===== Document excerpt =====

Compassion Above All Else: Local Good Samaritan Spotlights Problem of Patient Dumping
A week ago Tuesday, a few minutes before midnight, the temperature in Baltimore was below freezing. A man namedImamu Baraka stepped out of his office on Howard Street, near the University of Maryland Medical Center Midtown Campus for a quick trip to the drugstore. He encountered security guards from the hospital pushing a young woman in a wheelchair, who was dressed only in a hospital gown and socks, despite the frigid cold.
The reasons she came to be taken out of the hospital by security guards are also unclear. What is clear, however, is that Mr. Baraka saw something, and said something. He got involved. And he showed extraordinary compassion and concern for a woman who was a stranger to him.

=====

**Requirement 1**.
Retype the passage from the patient dumping article that opens with the words containing "The reasons she" and closes with "stranger to him.".
**Requirement 2**.
Continue the article about the Good Samaritan and patient dumping in Baltimore from its last sentence.
The listing that follows comes from a separate source and has no connection to the article above.

===== Given entries =====

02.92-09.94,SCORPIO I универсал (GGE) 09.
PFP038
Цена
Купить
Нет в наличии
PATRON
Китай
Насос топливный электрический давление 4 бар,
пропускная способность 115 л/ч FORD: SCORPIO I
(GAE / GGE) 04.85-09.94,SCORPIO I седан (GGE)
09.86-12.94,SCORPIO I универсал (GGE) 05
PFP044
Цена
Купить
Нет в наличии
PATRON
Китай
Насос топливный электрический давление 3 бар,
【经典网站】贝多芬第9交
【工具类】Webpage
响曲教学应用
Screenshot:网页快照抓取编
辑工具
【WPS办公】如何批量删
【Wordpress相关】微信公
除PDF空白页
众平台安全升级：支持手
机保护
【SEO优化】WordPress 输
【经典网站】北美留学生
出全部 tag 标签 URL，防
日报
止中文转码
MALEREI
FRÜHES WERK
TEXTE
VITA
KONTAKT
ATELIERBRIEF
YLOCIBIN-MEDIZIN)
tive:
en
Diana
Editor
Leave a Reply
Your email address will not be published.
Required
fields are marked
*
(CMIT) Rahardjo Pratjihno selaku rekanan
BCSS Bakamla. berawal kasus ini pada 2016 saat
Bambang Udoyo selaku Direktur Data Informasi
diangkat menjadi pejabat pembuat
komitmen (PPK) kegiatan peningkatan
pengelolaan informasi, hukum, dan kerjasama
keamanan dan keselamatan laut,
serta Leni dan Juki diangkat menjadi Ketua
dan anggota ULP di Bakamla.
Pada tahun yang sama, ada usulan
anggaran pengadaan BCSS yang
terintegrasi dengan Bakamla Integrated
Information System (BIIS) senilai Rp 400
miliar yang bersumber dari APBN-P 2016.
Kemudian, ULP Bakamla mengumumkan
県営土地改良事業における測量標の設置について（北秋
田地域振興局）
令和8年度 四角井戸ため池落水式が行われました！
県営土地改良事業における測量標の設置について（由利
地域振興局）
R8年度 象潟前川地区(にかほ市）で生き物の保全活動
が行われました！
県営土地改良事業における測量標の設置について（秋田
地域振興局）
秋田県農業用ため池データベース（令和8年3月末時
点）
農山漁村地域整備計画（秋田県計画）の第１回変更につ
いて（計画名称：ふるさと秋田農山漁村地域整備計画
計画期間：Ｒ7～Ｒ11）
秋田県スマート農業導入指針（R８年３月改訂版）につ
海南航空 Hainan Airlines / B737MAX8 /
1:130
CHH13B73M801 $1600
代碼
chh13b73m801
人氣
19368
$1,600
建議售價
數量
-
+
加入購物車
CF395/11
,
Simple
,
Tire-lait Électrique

=====

**Final answer 1**.
The reasons she came to be taken out of the hospital by security guards are also unclear. What is clear, however, is that Mr. Baraka saw something, and said something. He got involved. And he showed extraordinary compassion and concern for a woman who was a stranger to him.

**Final answer 2**.
Mr. Baraka joins Tom to share that experience, and to question the inhumane policies that permitted hospital workers to discharge a vulnerable patient into the freezing night. Then, Tom discusses the access-to-care challenges facing many people suffering from mental health issues and homelessness, with Dr. Jonathan Shepherd, board president of the Black Mental Health Alliance and medical director of Hope Health Systems, a private Baltimore mental health treatment center. Joining the conversation on the line from California is Philip Reese,a Pulitzer Prize finalist and reporter for the Sacramento Bee who has written about "patient dumping" incidents in Nevada.